Evidence has shown, in relation to drug-related crime specifically, that punitive policies encourage high-risk drug use behaviors and increase the marginalization of those who use drugs. Fifteen countries in the world retain the death penalty for drug-related offenses, with at least four — China, Iran, Saudi Arabia, and Singapore — confirmed to have carried out such executions last year. Death sentences were applied as the mandatory punishment, and in some cases were based on statements that were later disputed or taken during police interrogation without the presence of a lawyer.
Even among countries that have carried out such executions in the past, reforms are being made. Iran and Malaysia –two staunch supporters of the death penalty — have taken steps to reduce its use for drug-related offenses. Yet, the United States seeks to go in the opposite direction.
Any attempt to address the opioid crisis must be done in a way that reduces harm, not in a way that adds to it. We need a response that is humane, effective, and evidence-based, and that comprehensively addresses the many causes of this public health crisis. We need policies that protect marginalized groups, reduce stigma, and ensure that people can access necessary health care in a timely manner, including prevention, information, harm reduction, medicines and treatment — something that hasn’t happened as a result of restrictive drug control policies.
We must seek policy solutions that tackle social inequalities, addressing the root causes that lead people to engage in drug markets, advancing economic, social and cultural rights; addressing deep rooted injustices in the criminal justice system; and reducing the violence associated with illicit drug markets and counter-narcotic operations. We know that people of color and poor people are overrepresented in those executed in the U.S. There is no reason to assume that this discrimination wouldn’t manifest itself if the death penalty were extended to drug-related offenses.

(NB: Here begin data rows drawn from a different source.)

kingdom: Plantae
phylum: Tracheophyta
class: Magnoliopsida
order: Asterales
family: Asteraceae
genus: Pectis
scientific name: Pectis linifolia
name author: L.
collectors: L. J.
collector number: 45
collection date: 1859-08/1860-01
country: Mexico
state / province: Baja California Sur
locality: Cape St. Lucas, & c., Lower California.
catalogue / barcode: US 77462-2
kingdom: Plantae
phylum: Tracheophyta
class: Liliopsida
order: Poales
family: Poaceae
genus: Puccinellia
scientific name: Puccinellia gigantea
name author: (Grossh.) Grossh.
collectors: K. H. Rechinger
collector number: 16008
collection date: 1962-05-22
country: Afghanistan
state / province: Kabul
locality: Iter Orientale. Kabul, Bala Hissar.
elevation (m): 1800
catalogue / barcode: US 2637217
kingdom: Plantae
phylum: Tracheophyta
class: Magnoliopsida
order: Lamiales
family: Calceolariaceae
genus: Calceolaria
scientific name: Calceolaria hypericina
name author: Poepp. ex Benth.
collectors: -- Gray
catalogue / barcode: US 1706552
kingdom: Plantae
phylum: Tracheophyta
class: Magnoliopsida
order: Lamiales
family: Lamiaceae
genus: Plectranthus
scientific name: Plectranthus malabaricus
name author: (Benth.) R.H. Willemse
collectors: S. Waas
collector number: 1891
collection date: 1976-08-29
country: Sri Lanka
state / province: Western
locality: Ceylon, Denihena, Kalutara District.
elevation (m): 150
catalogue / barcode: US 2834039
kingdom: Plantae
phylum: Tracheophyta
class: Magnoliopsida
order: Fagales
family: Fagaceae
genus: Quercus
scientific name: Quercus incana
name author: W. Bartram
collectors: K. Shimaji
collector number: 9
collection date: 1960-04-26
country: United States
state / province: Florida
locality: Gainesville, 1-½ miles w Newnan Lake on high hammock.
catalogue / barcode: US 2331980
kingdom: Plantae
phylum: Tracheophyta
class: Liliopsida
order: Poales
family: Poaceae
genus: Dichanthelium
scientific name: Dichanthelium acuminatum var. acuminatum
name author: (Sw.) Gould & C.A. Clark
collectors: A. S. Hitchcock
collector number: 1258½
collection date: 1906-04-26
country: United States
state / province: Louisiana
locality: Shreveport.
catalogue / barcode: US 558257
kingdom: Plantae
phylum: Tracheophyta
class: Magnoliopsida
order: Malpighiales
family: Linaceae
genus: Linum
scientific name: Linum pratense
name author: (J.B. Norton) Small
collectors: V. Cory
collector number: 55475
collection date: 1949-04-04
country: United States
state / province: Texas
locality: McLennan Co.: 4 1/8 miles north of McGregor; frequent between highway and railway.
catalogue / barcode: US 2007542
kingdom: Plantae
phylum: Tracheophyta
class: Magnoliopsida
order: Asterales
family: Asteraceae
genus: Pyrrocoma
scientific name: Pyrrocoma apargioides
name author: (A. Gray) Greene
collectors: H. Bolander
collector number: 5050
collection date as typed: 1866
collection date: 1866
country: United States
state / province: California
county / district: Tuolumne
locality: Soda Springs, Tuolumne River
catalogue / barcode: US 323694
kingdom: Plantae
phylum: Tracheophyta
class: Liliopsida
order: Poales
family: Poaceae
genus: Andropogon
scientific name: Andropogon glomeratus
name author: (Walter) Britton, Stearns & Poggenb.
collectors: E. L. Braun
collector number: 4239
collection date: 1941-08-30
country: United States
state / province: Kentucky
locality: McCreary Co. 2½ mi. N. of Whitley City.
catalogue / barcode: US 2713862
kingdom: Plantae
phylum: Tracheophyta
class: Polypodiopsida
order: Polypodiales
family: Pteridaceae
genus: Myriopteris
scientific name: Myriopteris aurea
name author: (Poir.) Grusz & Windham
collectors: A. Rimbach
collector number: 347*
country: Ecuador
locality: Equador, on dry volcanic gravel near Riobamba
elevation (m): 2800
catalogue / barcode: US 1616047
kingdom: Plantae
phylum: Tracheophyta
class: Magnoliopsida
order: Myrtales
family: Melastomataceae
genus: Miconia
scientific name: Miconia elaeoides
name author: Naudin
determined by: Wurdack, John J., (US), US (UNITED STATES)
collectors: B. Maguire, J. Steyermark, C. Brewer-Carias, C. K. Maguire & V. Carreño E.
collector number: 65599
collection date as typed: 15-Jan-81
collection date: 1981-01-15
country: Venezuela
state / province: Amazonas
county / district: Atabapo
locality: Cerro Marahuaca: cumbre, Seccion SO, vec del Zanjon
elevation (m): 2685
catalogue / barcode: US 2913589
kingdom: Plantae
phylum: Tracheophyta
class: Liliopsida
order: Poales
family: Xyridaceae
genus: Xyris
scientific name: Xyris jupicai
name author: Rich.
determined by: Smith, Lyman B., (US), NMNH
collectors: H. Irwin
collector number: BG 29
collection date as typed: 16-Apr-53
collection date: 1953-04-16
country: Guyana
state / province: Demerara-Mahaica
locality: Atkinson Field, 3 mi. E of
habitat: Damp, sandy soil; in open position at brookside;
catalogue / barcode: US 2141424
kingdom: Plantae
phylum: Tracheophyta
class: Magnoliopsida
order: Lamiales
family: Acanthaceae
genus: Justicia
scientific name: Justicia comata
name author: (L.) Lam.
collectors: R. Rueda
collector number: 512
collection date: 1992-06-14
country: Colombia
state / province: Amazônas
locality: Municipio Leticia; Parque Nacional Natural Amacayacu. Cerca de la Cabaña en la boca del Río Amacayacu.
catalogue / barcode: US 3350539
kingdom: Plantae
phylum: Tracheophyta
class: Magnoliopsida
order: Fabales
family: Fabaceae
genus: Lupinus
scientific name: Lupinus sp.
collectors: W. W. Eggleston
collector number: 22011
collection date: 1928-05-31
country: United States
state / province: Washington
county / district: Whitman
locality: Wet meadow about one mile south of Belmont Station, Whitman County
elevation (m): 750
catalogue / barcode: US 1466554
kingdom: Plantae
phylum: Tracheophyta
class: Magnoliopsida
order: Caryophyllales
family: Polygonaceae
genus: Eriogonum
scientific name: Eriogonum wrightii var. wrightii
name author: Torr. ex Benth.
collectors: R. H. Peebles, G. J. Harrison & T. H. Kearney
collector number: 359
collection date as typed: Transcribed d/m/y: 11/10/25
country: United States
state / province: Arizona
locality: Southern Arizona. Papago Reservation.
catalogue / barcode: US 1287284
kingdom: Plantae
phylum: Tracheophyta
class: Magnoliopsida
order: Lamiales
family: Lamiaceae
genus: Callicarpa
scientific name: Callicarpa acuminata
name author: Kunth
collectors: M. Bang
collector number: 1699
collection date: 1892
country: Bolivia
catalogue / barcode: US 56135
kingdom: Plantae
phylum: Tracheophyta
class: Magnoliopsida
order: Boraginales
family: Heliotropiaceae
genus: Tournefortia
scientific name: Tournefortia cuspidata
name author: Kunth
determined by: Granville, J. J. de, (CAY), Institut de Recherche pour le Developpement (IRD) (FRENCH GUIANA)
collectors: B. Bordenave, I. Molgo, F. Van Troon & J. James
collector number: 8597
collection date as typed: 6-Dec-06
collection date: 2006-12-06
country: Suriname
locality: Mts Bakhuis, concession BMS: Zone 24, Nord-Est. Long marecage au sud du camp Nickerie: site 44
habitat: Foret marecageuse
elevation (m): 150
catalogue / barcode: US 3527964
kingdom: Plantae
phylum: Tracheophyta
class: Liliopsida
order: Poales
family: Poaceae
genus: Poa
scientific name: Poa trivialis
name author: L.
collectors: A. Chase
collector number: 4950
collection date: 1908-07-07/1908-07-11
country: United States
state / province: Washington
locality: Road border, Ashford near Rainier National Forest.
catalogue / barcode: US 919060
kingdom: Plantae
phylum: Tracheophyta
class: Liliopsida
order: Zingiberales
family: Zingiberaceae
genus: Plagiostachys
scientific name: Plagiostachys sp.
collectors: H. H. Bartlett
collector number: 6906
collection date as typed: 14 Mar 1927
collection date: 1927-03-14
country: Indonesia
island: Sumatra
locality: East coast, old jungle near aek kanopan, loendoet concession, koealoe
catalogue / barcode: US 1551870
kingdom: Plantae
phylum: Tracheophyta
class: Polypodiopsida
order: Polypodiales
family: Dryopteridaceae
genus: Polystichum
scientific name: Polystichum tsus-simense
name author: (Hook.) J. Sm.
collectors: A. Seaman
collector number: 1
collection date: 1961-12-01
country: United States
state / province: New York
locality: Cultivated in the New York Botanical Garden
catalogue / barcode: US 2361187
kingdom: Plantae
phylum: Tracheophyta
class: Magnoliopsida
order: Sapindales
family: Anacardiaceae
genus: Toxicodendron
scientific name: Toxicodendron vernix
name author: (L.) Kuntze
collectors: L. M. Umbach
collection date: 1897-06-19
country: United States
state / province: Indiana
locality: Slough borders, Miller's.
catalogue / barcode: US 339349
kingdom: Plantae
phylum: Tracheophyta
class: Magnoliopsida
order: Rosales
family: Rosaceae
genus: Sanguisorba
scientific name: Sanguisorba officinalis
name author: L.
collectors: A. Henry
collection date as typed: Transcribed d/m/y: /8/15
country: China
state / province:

The death penalty is the ultimate cruel, inhuman, and degrading punishment in all cases, regardless of the crime alleged to have been committed. The United States must move towards its complete abolition — as the majority of the world’s countries have already done.
The government does have an obligation to adopt adequate measures to protect people from the dangers posed by drug use. But we have seen in other countries that the death penalty has failed to stop the illegal drug trade or protect those who use drugs and those around them. It will surely be just as ineffective here. Our leaders should focus on evidence-based solutions that put the dignity and humanity of everyone involved in this health crisis at the center, not place even more people at lethal risk.